Agora, eu fico apoplético é com
a origem de tudo isso, de toda essa cultura da gastança desnecessária. A
Coroa portuguesa, essa devassa. Portugal, na transição do século XV
para século XVI, cheio de miseráveis, com 99,999% de analfabetos, até
peste bubônica tinha, e os gajos me resolvem jogar dinheiro e recursos
fora com os tais dos “descobrimentos”. Era um tal de mandar o Fernão de
Magalhães para lá, o Vasco da Gama para acolá, o Pedro Álvares Cabral
para cá.
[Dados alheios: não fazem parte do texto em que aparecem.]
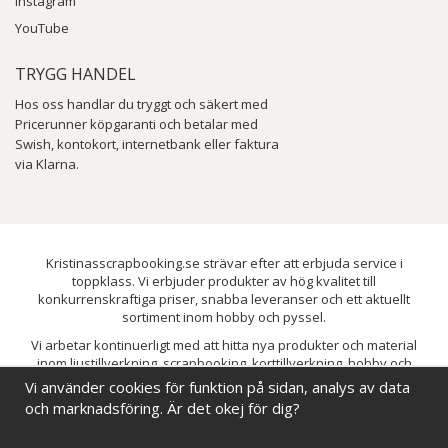
Instagram
YouTube
TRYGG HANDEL
Hos oss handlar du tryggt och säkert med
Pricerunner köpgaranti och betalar med
Swish, kontokort, internetbank eller faktura
via Klarna.
Kristinasscrapbooking.se strävar efter att erbjuda service i
toppklass. Vi erbjuder produkter av hög kvalitet till
konkurrenskraftiga priser, snabba leveranser och ett aktuellt
sortiment inom hobby och pyssel.
Vi arbetar kontinuerligt med att hitta nya produkter och material
inom ljustillverkning, scrapbooking, korttillverkning, hobby och
pyssel. Målet är att bredda sortimentet och löpande förbättra och
Vi använder cookies för funktion på sidan, analys av data
utveckla vårt utbud, så att du alltid kan hitta det du behöver hos oss.
och marknadsföring. Är det okej för dig?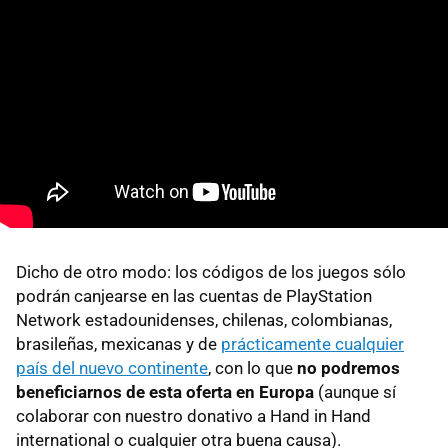
Dicho de otro modo: los códigos de los juegos sólo
podrán canjearse en las cuentas de PlayStation
Network estadounidenses, chilenas, colombianas,
brasileñas, mexicanas y de
prácticamente cualquier
país del nuevo continente
, con lo que
no podremos
beneficiarnos de esta oferta en Europa
(aunque sí
colaborar con nuestro donativo a Hand in Hand
international o cualquier otra buena causa).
Era uma farra só. Com dobrões públicos!
E o pior é que os caras nem
sabiam direito para onde iam! Quando perguntados, diziam com um sorriso
cínico: estou a procurar terras desconhecidas a serviço de Sua
Majestade. Diziam que queriam achar “uma nova rota para as Índias”. Ora,
se já existia uma para que queriam outra? Só para jogar dinheiro fora.
Picaretas! Além de gastar inutilmente os parcos recursos do país, ainda
arriscavam a vida das pessoas, pois todo o mundo sabe que, naquela
época, a Terra era plana, e chegando-se aos seus confins, as naus caíam
todas num abismo sem fim. Irresponsáveis!
Ainda tiveram o topete de
contratar o tal do Camões para fazer o marketing dessa picaretagem toda.
Igualzinho aos “blogs sujos” de hoje!
Razão tinha o Velho do Restelo, que avisou que nada disso ia dar certo.